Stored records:
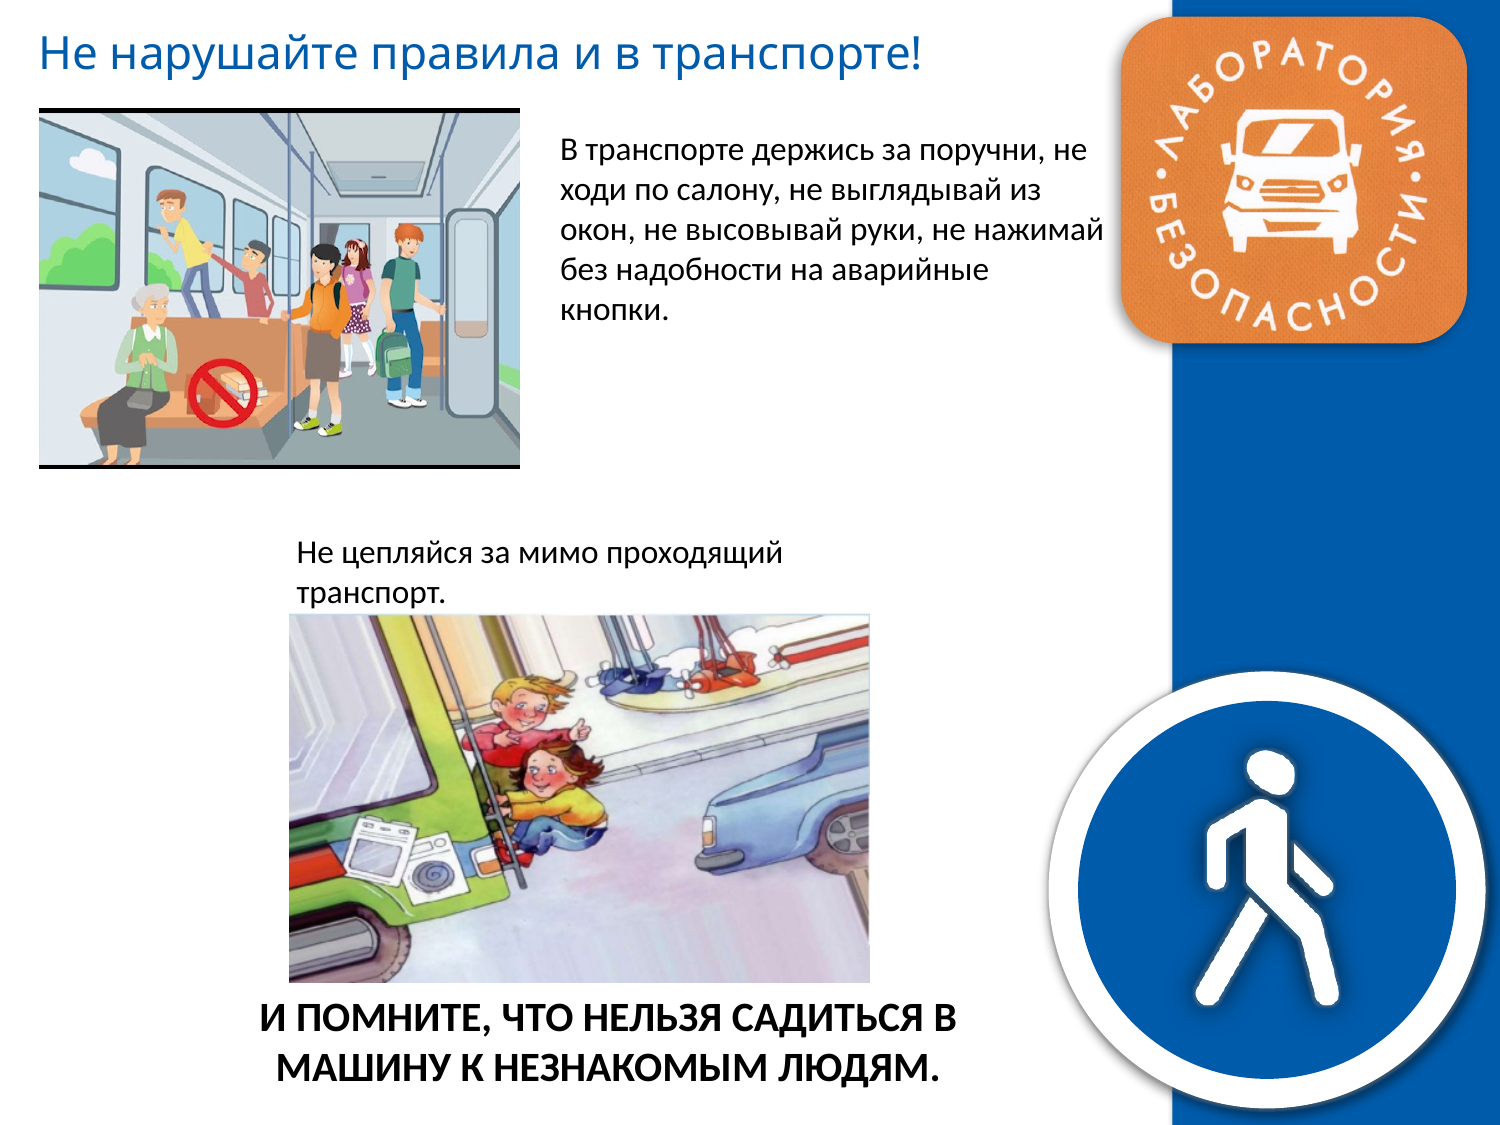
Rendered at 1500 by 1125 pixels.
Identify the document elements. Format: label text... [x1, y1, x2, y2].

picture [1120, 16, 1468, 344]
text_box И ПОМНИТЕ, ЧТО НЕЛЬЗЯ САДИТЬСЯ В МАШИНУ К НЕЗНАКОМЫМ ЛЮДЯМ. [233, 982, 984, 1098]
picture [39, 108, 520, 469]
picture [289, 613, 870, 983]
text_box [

__Problem__: Repeat the entries exactly as they are given, leaving out each image.

__Reply__:
Rendered at 1500 by 1125 pixels.
Identify the document elements. Format: label text... [x1, y1, x2, y2].

picture [1120, 16, 1468, 344]
text_box И ПОМНИТЕ, ЧТО НЕЛЬЗЯ САДИТЬСЯ В МАШИНУ К НЕЗНАКОМЫМ ЛЮДЯМ. [233, 982, 984, 1098]
picture [39, 108, 520, 469]
picture [289, 613, 870, 983]
text_box [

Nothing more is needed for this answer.